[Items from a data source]
+ + + + +

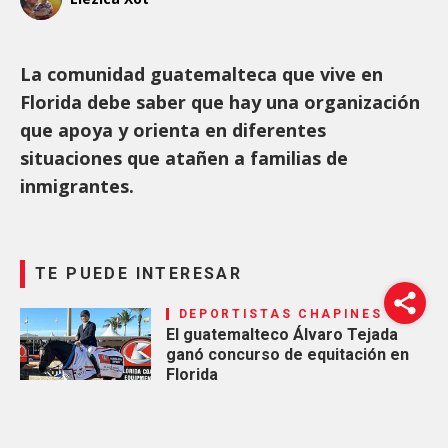
La comunidad guatemalteca que vive en
Florida debe saber que hay una organización
que apoya y orienta en diferentes
situaciones que atañen a familias de
inmigrantes.
TE PUEDE INTERESAR
DEPORTISTAS CHAPINES
El guatemalteco Álvaro Tejada
ganó concurso de equitación en
Florida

+ + + + +

▶ _HOW TO COMPLETE THIS TASK_
What the answer needs is every line from the data above with "Florida" in it.

▶ _TASK OUTPUT_
Florida debe saber que hay una organización
Florida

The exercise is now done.